All that's left now is to mount our new volume under the /pvfs-data directory, and check to make sure everything worked. One thing you'll notice is that you don't get the full 100GB of space you asked for when you created the volume, but this is due to PVFS taking up some space creating a structure that it uses to manage and quickly find data chunks that are managed on the local machine on behalf of clients spread throughout the node.

[root@pvfs-0-0 /]# mount /dev/pvmeta/lvol1 /pvfs-data
[root@pvfs-0-0 /]# df -h
Filesystem Size Used Avail Use% Mounted on
/dev/hdg1 5.8G 2.2G 3.4G 40% /
/dev/hde1 16T 16T 0 100% /state/partition2
/dev/hdg3 16T 16T 0 100% /state/partition1
none 501M 0 501M 0% /dev/shm
/dev/pvmeta/lvol1 99G 33M 94G 1% /pvfs-data

Using the ROCKS tools to propagate changes

This is easy enough to set up on a single box, but now what? I have 16 IO nodes! Certainly there's some way to automate this to some extent, no? Yes. ROCKS comes with a plethora of cluster management tools that make things really easy to manage across a number of nodes, no matter if they're compute nodes, PVFS nodes, or otherwise. The most powerful tool in the ROCKS administrator's arsenal is the cluster-fork command. Here are a few of the same commands I ran on pvfs-0-0, only this time, they're being run on pvfs-0-1 thru pvfs-0-15:

cluster-fork --nodes "pvfs-0-%d:1-15" mkfs -t ext3 /dev/pvmeta/lvol1 cluster-fork --nodes "pvfs-0-%d:1-15" mkdir /pvfs-data cluster-fork --nodes "pvfs-0-%d:1-15" mount /dev/pvmeta/lvol1 /pvfs-data

This is the same command I used to set up the compute nodes as proper clients to the newly configured PVFS metaserver. These clients have a pvfstab file left over from testing, so you'll notice that I use the overwrite redirection operator, &gt, to make sure that what I'm echoing is the only thing in the file.

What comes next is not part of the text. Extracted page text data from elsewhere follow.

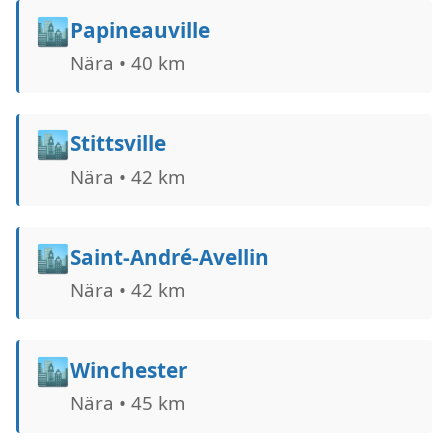
🏙️
Papineauville
Nära • 40 km
🏙️
Stittsville
Nära • 42 km
🏙️
Saint-André-Avellin
Nära • 42 km
🏙️
Winchester
Nära • 45 km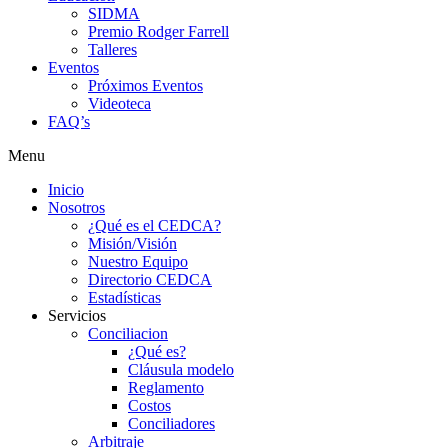
SIDMA
Premio Rodger Farrell
Talleres
Eventos
Próximos Eventos
Videoteca
FAQ’s
Menu
Inicio
Nosotros
¿Qué es el CEDCA?
Misión/Visión
Nuestro Equipo
Directorio CEDCA
Estadísticas
Servicios
Conciliacion
¿Qué es?
Cláusula modelo
Reglamento
Costos
Conciliadores
Arbitraje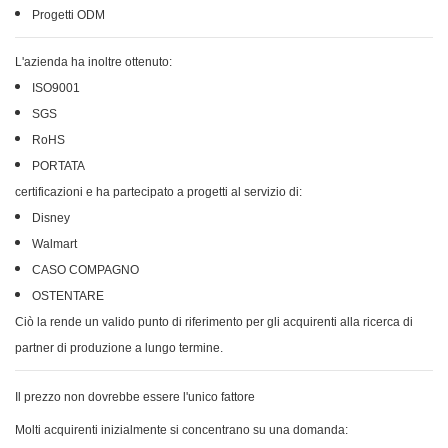
Progetti ODM
L'azienda ha inoltre ottenuto:
ISO9001
SGS
RoHS
PORTATA
certificazioni e ha partecipato a progetti al servizio di:
Disney
Walmart
CASO COMPAGNO
OSTENTARE
Ciò la rende un valido punto di riferimento per gli acquirenti alla ricerca di
partner di produzione a lungo termine.
Il prezzo non dovrebbe essere l'unico fattore
Molti acquirenti inizialmente si concentrano su una domanda: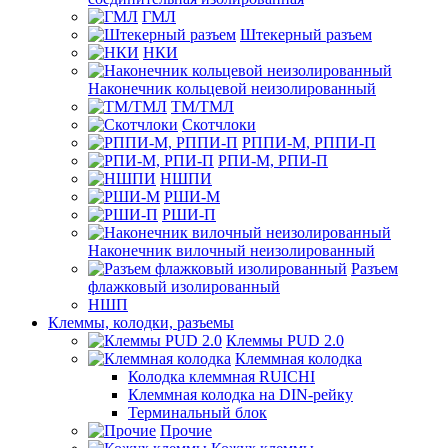
ГМЛ
Штекерный разъем
НКИ
Наконечник кольцевой неизолированный
ТМ/ТМЛ
Скотчлоки
РППИ-М, РППИ-П
РПИ-М, РПИ-П
НШПИ
РШИ-М
РШИ-П
Наконечник вилочный неизолированный
Разъем
флажковый изолированный
НШП
Клеммы, колодки, разъемы
Клеммы PUD 2.0
Клеммная колодка
Колодка клеммная RUICHI
Клеммная колодка на DIN-рейку
Терминальный блок
Прочие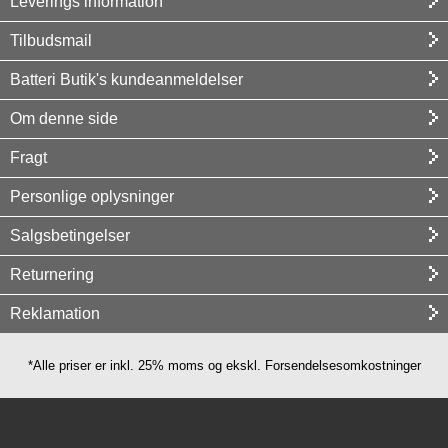
Leverings information
Tilbudsmail
Batteri Butik's kundeanmeldelser
Om denne side
Fragt
Personlige oplysninger
Salgsbetingelser
Returnering
Reklamation
*Alle priser er inkl. 25% moms og ekskl. Forsendelsesomkostninger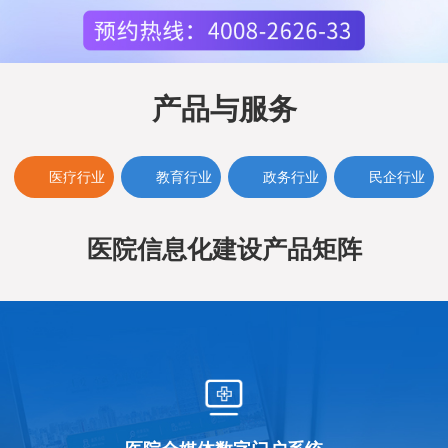
产品与服务
医疗行业
教育行业
政务行业
民企行业
医院信息化建设产品矩阵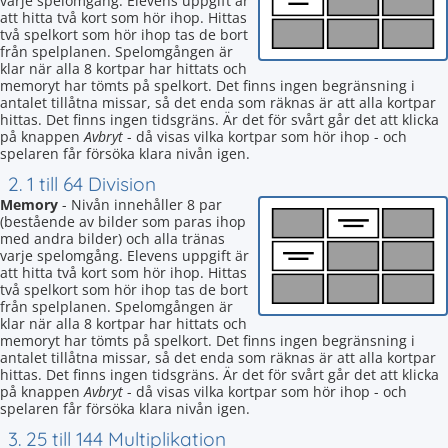
varje spelomgång. Elevens uppgift är
att hitta två kort som hör ihop. Hittas
två spelkort som hör ihop tas de bort
från spelplanen. Spelomgången är
klar när alla 8 kortpar har hittats och
memoryt har tömts på spelkort. Det finns ingen begränsning i
antalet tillåtna missar, så det enda som räknas är att alla kortpar
hittas. Det finns ingen tidsgräns. Är det för svårt går det att klicka
på knappen
Avbryt
- då visas vilka kortpar som hör ihop - och
spelaren får försöka klara nivån igen.
2. 1 till 64 Division
Memory
- Nivån innehåller 8 par
(bestående av bilder som paras ihop
med andra bilder) och alla tränas
varje spelomgång. Elevens uppgift är
att hitta två kort som hör ihop. Hittas
två spelkort som hör ihop tas de bort
från spelplanen. Spelomgången är
klar när alla 8 kortpar har hittats och
memoryt har tömts på spelkort. Det finns ingen begränsning i
antalet tillåtna missar, så det enda som räknas är att alla kortpar
hittas. Det finns ingen tidsgräns. Är det för svårt går det att klicka
på knappen
Avbryt
- då visas vilka kortpar som hör ihop - och
spelaren får försöka klara nivån igen.
3. 25 till 144 Multiplikation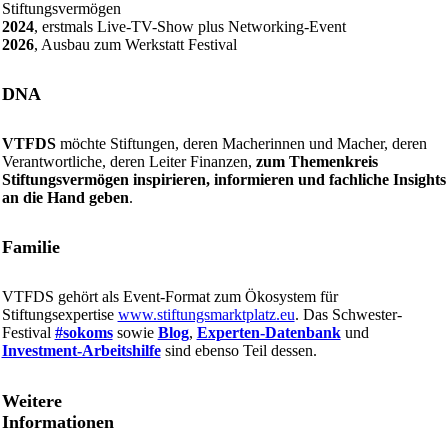
Stiftungsvermögen
2024
, erstmals Live-TV-Show plus Networking-Event
2026
, Ausbau zum Werkstatt Festival
DNA
VTFDS
möchte Stiftungen, deren Macherinnen und Macher, deren
Verantwortliche, deren Leiter Finanzen,
zum Themenkreis
Stiftungsvermögen inspirieren, informieren und fachliche Insights
an die Hand geben
.
Familie
VTFDS gehört als Event-Format zum Ökosystem für
Stiftungsexpertise
www.stiftungsmarktplatz.eu
. Das Schwester-
Festival
#sokoms
sowie
Blog
,
Experten-Datenbank
und
Investment-Arbeitshilfe
sind ebenso Teil dessen.
Weitere
Informationen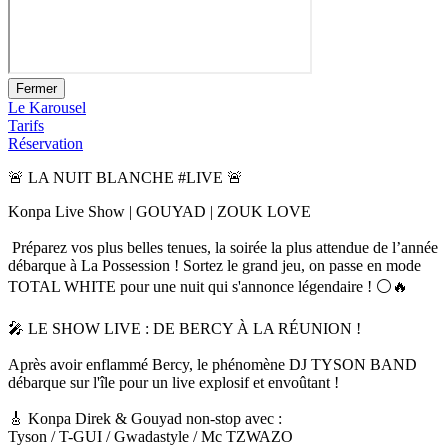
Fermer
Le Karousel
Tarifs
Réservation
🚨 LA NUIT BLANCHE #LIVE 🚨
Konpa Live Show | GOUYAD | ZOUK LOVE
Préparez vos plus belles tenues, la soirée la plus attendue de l’année
débarque à La Possession ! Sortez le grand jeu, on passe en mode
TOTAL WHITE pour une nuit qui s'annonce légendaire ! ⚪️🔥
​🎤 LE SHOW LIVE : DE BERCY À LA RÉUNION !
​Après avoir enflammé Bercy, le phénomène DJ TYSON BAND
débarque sur l'île pour un live explosif et envoûtant !
🎸 Konpa Direk & Gouyad non-stop avec :
​Tyson / T-GUI / Gwadastyle / Mc TZWAZO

cluster-fork --nodes "compute-0-%d:0-17" 'echo "pvfs-0-0.local:/pvfs-meta /mnt/pvfs pvfs port=3000 0 0" > /etc/pvfstab'

Two quick things about cluster-fork to remember. One is that you can specify ranges using the %d as a placeholder, then specifying the range (ie %d:range). you can also supply a comma-separated list of numbers instead of a strict range. The second thing to remember is to be very careful about passing multiple commands to cluster-fork -- especially destructive ones. If you don't use quotes, and you run something like this:

cluster-fork --nodes "pvfs-0-%d:5,6,9,10" mount /dev/hdg3 /state/partition1; mount /dev/hde1 /state/partition2

You're going to wind up mounting /dev/hdg3 on the pvfs nodes you specify, and then mounting /dev/hde1 on the local machine you're typing on. As an administrator working in such foreign waters at first, you sometimes forget these things -- but it's still bash, so stay alert!


In Conclusion

Using this method, I was able to grow the available scratch space to my cluster from around 500GB to about 1.5TB. So far, everything is humming along nicely on the production cluster. There are details I haven't covered here, like the fact that you have to restart all of the IOD daemons on the IO nodes, and the pvfsd daemons on the clients, but the reason for that is twofold: one, the last thing I do before launching anything into production is make sure I haven't done anything that will cause the cluster to not reboot -- by rebooting the cluster. Two, rebooting the cluster restarts everything that needs to be restarted in order for things to work.

I hope this article has piqued an interest in clustering with ROCKS, and using PVFS in your cluster.